Banking Data
Big Data - The Answer to Financial "Systemic" Risks
The Financial Institution’s Challenge
After the financial crisis of 2008, several reforms were put into place to reduce the “systemic risk” a bank poses to the global financial system. For the bank's’ business lines, regulators, and participants, the goal was unanimous - never again could a bank be allowed to become “too big to fail”.
Guiding policies and procedures were introduced to measure the exposure to possible losses, after which remediating action would be taken against those risks, or the cash and/or collateral kept in reserve would be increased. However, measuring a bank’s exposure and reconciling information across the data silos within the organization was a daunting challenge.
Our client’s derivatives business faced challenges ranging from adapting to the complexity and the high cost associated with their trillion-dollar business.
The Clovity Solution
Clovity leveraged it's Studios’ deep understanding of IoT, Mobility, AI-based decision making, Core Banking, and CRM to roll-out a system that automated tracking, push notifications, and real-time changing of credit limit.
Clovity’s engagement began with defining the design, and graduated to building and maintaining the data architecture that fully supported the financial institution’s risk data aggregation capabilities and risk reporting practices, not only in normal times but also during a crisis.

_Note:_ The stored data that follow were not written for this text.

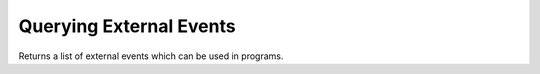 Querying External Events
========================

Returns a list of external events which can be used in programs.

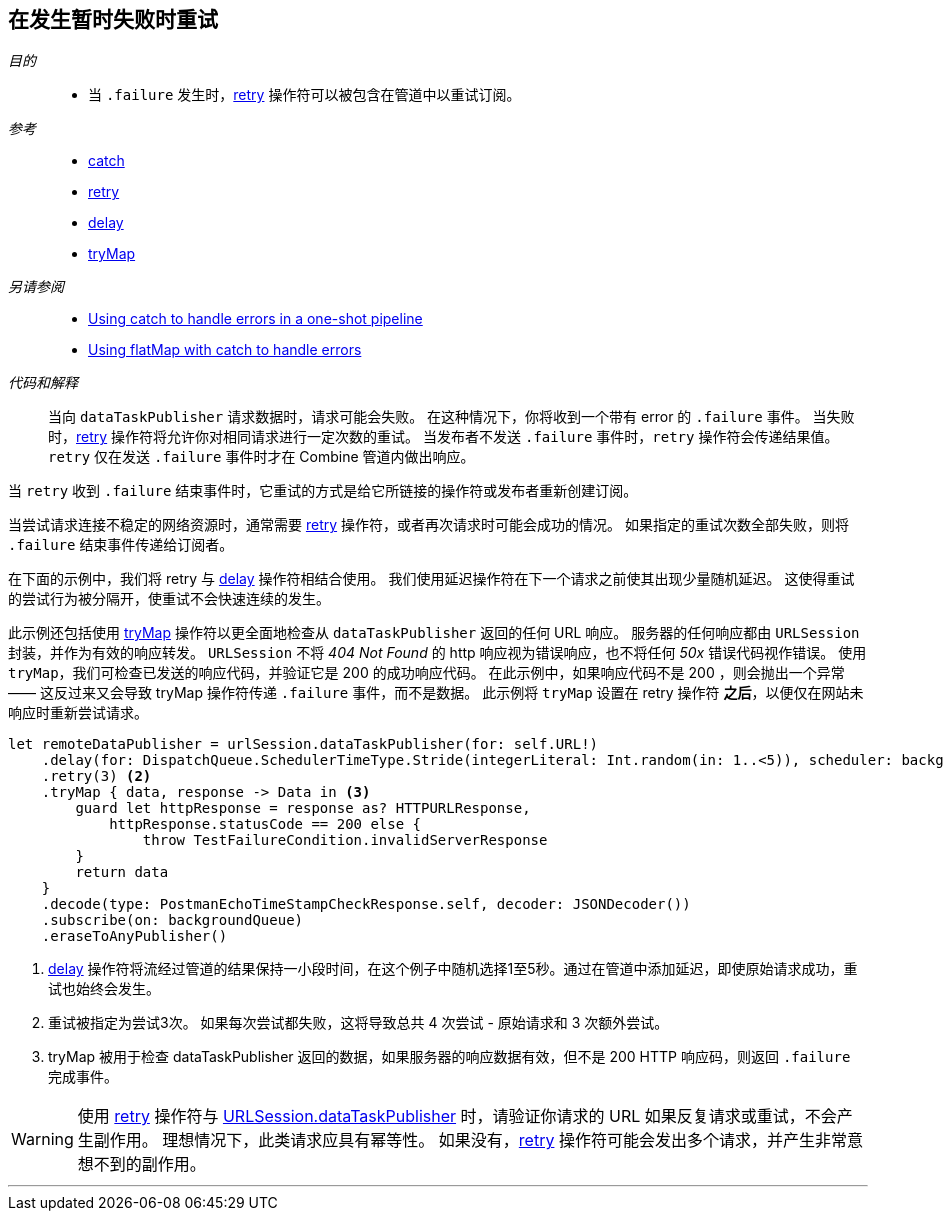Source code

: [#patterns-retry]
== 在发生暂时失败时重试

__目的__::

* 当 `.failure` 发生时，<<reference#reference-retry,retry>> 操作符可以被包含在管道中以重试订阅。

__参考__::

* <<reference#reference-catch,catch>>
* <<reference#reference-retry,retry>>
* <<reference#reference-delay,delay>>
* <<reference#reference-trymap,tryMap>>

__另请参阅__::

* <<patterns#patterns-oneshot-error-handling,Using catch to handle errors in a one-shot pipeline>>
* <<patterns#patterns-continual-error-handling,Using flatMap with catch to handle errors>>

__代码和解释__::

当向 `dataTaskPublisher` 请求数据时，请求可能会失败。
在这种情况下，你将收到一个带有 error 的 `.failure` 事件。
当失败时，<<reference#reference-retry,retry>> 操作符将允许你对相同请求进行一定次数的重试。
当发布者不发送 `.failure` 事件时，`retry` 操作符会传递结果值。
`retry` 仅在发送 `.failure` 事件时才在 Combine 管道内做出响应。

当 `retry` 收到 `.failure` 结束事件时，它重试的方式是给它所链接的操作符或发布者重新创建订阅。

当尝试请求连接不稳定的网络资源时，通常需要 <<reference#reference-retry,retry>> 操作符，或者再次请求时可能会成功的情况。
如果指定的重试次数全部失败，则将 `.failure` 结束事件传递给订阅者。

在下面的示例中，我们将 retry 与 <<reference#reference-delay,delay>> 操作符相结合使用。
我们使用延迟操作符在下一个请求之前使其出现少量随机延迟。
这使得重试的尝试行为被分隔开，使重试不会快速连续的发生。

此示例还包括使用 <<reference#reference-trymap,tryMap>> 操作符以更全面地检查从 `dataTaskPublisher` 返回的任何 URL 响应。
服务器的任何响应都由 `URLSession` 封装，并作为有效的响应转发。
`URLSession` 不将 _404 Not Found_ 的 http 响应视为错误响应，也不将任何 _50x_ 错误代码视作错误。
使用 `tryMap`，我们可检查已发送的响应代码，并验证它是 200 的成功响应代码。
在此示例中，如果响应代码不是 200 ，则会抛出一个异常 —— 这反过来又会导致 tryMap 操作符传递 `.failure` 事件，而不是数据。
此示例将 `tryMap` 设置在 retry 操作符 *之后*，以便仅在网站未响应时重新尝试请求。

[source, swift]
----
let remoteDataPublisher = urlSession.dataTaskPublisher(for: self.URL!)
    .delay(for: DispatchQueue.SchedulerTimeType.Stride(integerLiteral: Int.random(in: 1..<5)), scheduler: backgroundQueue) <1>
    .retry(3) <2>
    .tryMap { data, response -> Data in <3>
        guard let httpResponse = response as? HTTPURLResponse,
            httpResponse.statusCode == 200 else {
                throw TestFailureCondition.invalidServerResponse
        }
        return data
    }
    .decode(type: PostmanEchoTimeStampCheckResponse.self, decoder: JSONDecoder())
    .subscribe(on: backgroundQueue)
    .eraseToAnyPublisher()
----

<1> <<reference#reference-delay,delay>> 操作符将流经过管道的结果保持一小段时间，在这个例子中随机选择1至5秒。通过在管道中添加延迟，即使原始请求成功，重试也始终会发生。
<2> 重试被指定为尝试3次。
如果每次尝试都失败，这将导致总共 4 次尝试 - 原始请求和 3 次额外尝试。
<3> tryMap 被用于检查 dataTaskPublisher 返回的数据，如果服务器的响应数据有效，但不是 200 HTTP 响应码，则返回 `.failure` 完成事件。

[WARNING]
====
使用 <<reference#reference-retry,retry>> 操作符与 <<reference#reference-datataskpublisher,URLSession.dataTaskPublisher>> 时，请验证你请求的 URL 如果反复请求或重试，不会产生副作用。
理想情况下，此类请求应具有幂等性。
如果没有，<<reference#reference-retry,retry>> 操作符可能会发出多个请求，并产生非常意想不到的副作用。
====

// force a page break - in HTML rendering is just a <HR>
<<<
'''
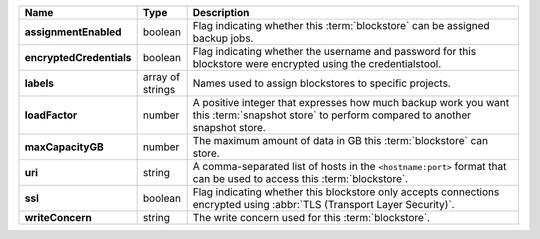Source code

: .. list-table::
   :widths: 10 10 80
   :header-rows: 1
   :stub-columns: 1

   * - Name
     - Type
     - Description

   * - assignmentEnabled
     - boolean
     - Flag indicating whether this :term:`blockstore` can be assigned
       backup jobs.
   
   * - encryptedCredentials
     - boolean
     - Flag indicating whether the username and password for this 
       blockstore were encrypted using the credentialstool.
   
   * - labels
     - array of strings
     - Names used to assign blockstores to specific projects.
   
   * - loadFactor
     - number
     - A positive integer that expresses how much backup work you want 
       this :term:`snapshot store` to perform compared to another 
       snapshot store.
   
   * - maxCapacityGB
     - number
     - The maximum amount of data in GB this :term:`blockstore` can 
       store.
   
   * - uri
     - string
     - A comma-separated list of hosts in the ``<hostname:port>``
       format that can be used to access this :term:`blockstore`.
   
   * - ssl
     - boolean
     - Flag indicating whether this blockstore only accepts 
       connections encrypted using 
       :abbr:`TLS (Transport Layer Security)`.
   
   * - writeConcern
     - string
     - The write concern used for this :term:`blockstore`.
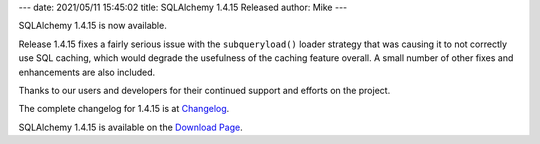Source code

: ---
date: 2021/05/11 15:45:02
title: SQLAlchemy 1.4.15 Released
author: Mike
---

SQLAlchemy 1.4.15 is now available.

Release 1.4.15 fixes a fairly serious issue with the ``subqueryload()``
loader strategy that was causing it to not correctly use SQL caching, which
would degrade the usefulness of the caching feature overall.   A small number
of other fixes and enhancements are also included.

Thanks to our users and developers for their continued support and efforts
on the project.

The complete changelog for 1.4.15 is at `Changelog </changelog/CHANGES_1_4_15>`_.

SQLAlchemy 1.4.15 is available on the `Download Page </download.html>`_.

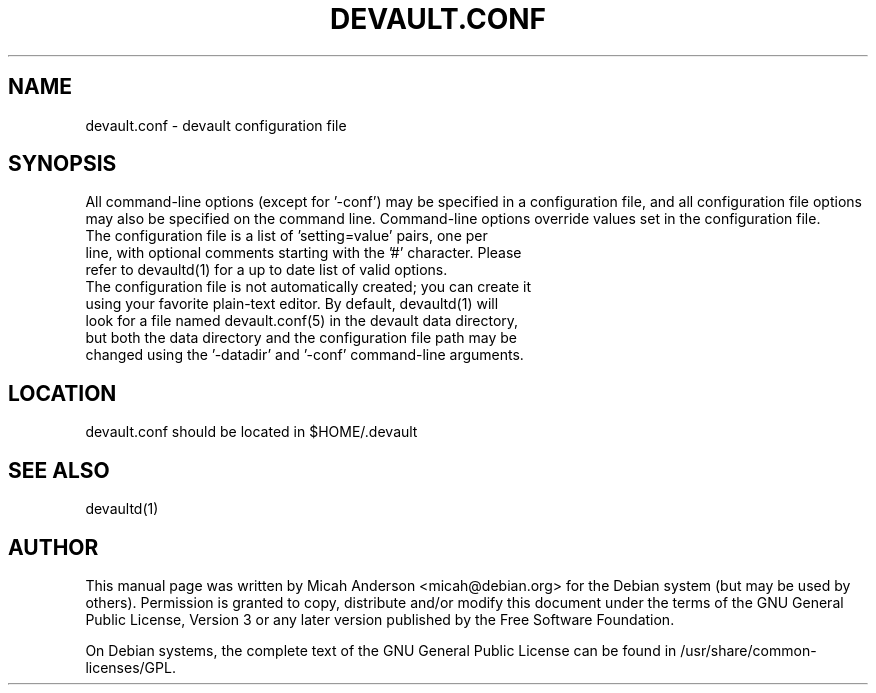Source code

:.TH DEVAULT.CONF "5" "February 2016" "devault.conf 0.12"
.SH NAME
devault.conf \- devault configuration file
.SH SYNOPSIS
All command-line options (except for '\-conf') may be specified in a configuration file, and all configuration file options may also be specified on the command line. Command-line options override values set in the configuration file.
.TP
The configuration file is a list of 'setting=value' pairs, one per line, with optional comments starting with the '#' character. Please refer to devaultd(1) for a up to date list of valid options.
.TP
The configuration file is not automatically created; you can create it using your favorite plain-text editor. By default, devaultd(1) will look for a file named devault.conf(5) in the devault data directory, but both the data directory and the configuration file path may be changed using the '\-datadir' and '\-conf' command-line arguments.
.SH LOCATION
devault.conf should be located in $HOME/.devault

.SH "SEE ALSO"
devaultd(1)
.SH AUTHOR
This manual page was written by Micah Anderson <micah@debian.org> for the Debian system (but may be used by others). Permission is granted to copy, distribute and/or modify this document under the terms of the GNU General Public License, Version 3 or any later version published by the Free Software Foundation.

On Debian systems, the complete text of the GNU General Public License can be found in /usr/share/common-licenses/GPL.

Clovity built and deployed a new operational data store based SQL database with XML support and integrated trade data without ETL delays. We also streamlined the workflow processes, while optimizing the existing architecture.
The new platform allowed large user groups to perform structured and one-off queries over data. The system integrated with multiple applications and made it easier to accommodate newer changes to the structure of trades without downtime or schema changes. Furthermore, it ensured a streamlined end-to-end trade settlement process. The end result was a successful and growing deployment that powered more trades than before and facilitated updates in data in nanoseconds.